* **Text block**
★ ★ ★ ★ ★ ★ ★
But other than that, I’m fine. Just on deadline, and busy finishing up a book.
I’ve also taken up tennis again after a ten year hiatus from the sport. Once upon a time, I was a pretty good player. But the time off hasn’t done my game any good, for I now seriously suck. I played in a Ladies Round Robin last week, where I was the youngest person out there by about thirty years . . . and those grandmas kicked my ass up and down the court.
When I told George about how I lost every single set, he was encouraging. “But they didn’t criticize you, did they?”
“Yes, they did so criticize me!”
“Really?”
“Yes, really!” I said.
“What did they say?” he asked.
“It was along the lines of: ‘move forward,’ ‘stand back,’ ‘stop hitting the ball out, ‘you play like shit.’”
“They told you you played like shit?”
★ ★ ★ ★ ★ ★ ★
Data listing:

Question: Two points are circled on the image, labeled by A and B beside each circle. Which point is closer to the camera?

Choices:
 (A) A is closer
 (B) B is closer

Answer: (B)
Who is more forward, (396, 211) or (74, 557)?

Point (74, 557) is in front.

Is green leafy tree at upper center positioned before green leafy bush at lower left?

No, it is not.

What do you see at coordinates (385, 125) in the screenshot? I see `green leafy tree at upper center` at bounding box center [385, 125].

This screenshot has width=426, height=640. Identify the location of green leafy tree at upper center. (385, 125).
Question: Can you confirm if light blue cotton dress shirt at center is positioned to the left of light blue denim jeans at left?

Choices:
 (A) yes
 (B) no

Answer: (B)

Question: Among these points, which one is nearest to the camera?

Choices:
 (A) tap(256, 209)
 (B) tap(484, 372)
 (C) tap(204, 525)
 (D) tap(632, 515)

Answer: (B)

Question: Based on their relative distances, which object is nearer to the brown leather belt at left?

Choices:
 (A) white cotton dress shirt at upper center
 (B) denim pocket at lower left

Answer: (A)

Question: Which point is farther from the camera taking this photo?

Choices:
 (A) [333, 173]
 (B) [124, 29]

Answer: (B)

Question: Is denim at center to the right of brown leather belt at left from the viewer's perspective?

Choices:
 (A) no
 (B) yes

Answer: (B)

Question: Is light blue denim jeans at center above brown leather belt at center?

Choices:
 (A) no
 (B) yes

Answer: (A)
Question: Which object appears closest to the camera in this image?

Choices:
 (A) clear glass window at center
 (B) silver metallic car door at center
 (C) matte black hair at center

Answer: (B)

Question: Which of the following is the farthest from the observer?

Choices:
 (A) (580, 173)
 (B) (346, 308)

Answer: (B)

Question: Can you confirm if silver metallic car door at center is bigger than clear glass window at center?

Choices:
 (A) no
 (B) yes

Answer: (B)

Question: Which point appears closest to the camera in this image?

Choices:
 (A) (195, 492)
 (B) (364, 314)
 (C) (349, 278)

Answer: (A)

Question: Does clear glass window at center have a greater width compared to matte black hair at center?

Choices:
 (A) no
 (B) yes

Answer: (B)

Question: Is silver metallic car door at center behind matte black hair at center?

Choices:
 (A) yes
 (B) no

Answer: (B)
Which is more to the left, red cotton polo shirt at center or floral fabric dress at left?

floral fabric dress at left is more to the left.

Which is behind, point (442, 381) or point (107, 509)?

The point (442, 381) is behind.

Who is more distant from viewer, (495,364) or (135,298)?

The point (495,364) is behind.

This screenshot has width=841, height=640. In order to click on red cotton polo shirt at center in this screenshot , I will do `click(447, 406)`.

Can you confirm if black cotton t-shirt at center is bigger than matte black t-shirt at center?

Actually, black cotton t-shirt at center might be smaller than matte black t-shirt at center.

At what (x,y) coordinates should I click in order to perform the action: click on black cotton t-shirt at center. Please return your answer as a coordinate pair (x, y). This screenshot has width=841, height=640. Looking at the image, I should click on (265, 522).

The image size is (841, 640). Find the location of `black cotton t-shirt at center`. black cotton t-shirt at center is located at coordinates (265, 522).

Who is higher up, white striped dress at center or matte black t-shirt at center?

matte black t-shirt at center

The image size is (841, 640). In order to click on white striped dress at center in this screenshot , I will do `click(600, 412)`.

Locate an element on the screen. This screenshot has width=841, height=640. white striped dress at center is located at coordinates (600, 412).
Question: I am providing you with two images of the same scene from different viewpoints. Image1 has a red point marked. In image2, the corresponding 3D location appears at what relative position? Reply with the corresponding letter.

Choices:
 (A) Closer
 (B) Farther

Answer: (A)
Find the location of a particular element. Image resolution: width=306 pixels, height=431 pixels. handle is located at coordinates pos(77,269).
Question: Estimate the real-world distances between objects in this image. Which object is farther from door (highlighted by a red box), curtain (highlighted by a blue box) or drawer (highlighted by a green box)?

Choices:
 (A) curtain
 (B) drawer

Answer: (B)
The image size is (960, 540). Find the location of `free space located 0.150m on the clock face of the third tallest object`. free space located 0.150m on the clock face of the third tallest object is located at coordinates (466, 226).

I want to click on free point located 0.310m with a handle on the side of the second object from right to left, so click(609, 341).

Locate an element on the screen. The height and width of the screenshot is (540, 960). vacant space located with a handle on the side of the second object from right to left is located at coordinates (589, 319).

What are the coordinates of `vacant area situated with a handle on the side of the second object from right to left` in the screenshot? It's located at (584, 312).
★ ★ ★ ★ ★ ★ ★
* **Problem 1**
Can you reproduce the listing word for word, starting with the line containing "Point (74, 557) is in front." and running down to the line containing "(B) (346, 308)", with both of those lines included?
* **Problem 2**
Will you carry on the account of taking up tennis again from the point where it stops?
The text and the listing come from unrelated sources.

* **Final answer 1**
Point (74, 557) is in front.

Is green leafy tree at upper center positioned before green leafy bush at lower left?

No, it is not.

What do you see at coordinates (385, 125) in the screenshot? I see `green leafy tree at upper center` at bounding box center [385, 125].

This screenshot has width=426, height=640. Identify the location of green leafy tree at upper center. (385, 125).
Question: Can you confirm if light blue cotton dress shirt at center is positioned to the left of light blue denim jeans at left?

Choices:
 (A) yes
 (B) no

Answer: (B)

Question: Among these points, which one is nearest to the camera?

Choices:
 (A) tap(256, 209)
 (B) tap(484, 372)
 (C) tap(204, 525)
 (D) tap(632, 515)

Answer: (B)

Question: Based on their relative distances, which object is nearer to the brown leather belt at left?

Choices:
 (A) white cotton dress shirt at upper center
 (B) denim pocket at lower left

Answer: (A)

Question: Which point is farther from the camera taking this photo?

Choices:
 (A) [333, 173]
 (B) [124, 29]

Answer: (B)

Question: Is denim at center to the right of brown leather belt at left from the viewer's perspective?

Choices:
 (A) no
 (B) yes

Answer: (B)

Question: Is light blue denim jeans at center above brown leather belt at center?

Choices:
 (A) no
 (B) yes

Answer: (A)
Question: Which object appears closest to the camera in this image?

Choices:
 (A) clear glass window at center
 (B) silver metallic car door at center
 (C) matte black hair at center

Answer: (B)

Question: Which of the following is the farthest from the observer?

Choices:
 (A) (580, 173)
 (B) (346, 308)

* **Final answer 2**
“Not in so many words,” I said darkly. “But their meaning was clear.”
Now I’m trying to decide if I dare show my face at the Ladies Round Robin again . . . or if maybe I wouldn’t be better off finding a class of seven-year-olds to play against. True, the seven-year-olds will probably be more likely to laugh when I fall down hitting a volley (which happened to me not once, but twice during my match last week). But maybe I can at least smash a few winners past the little kids. It might do my ego some good.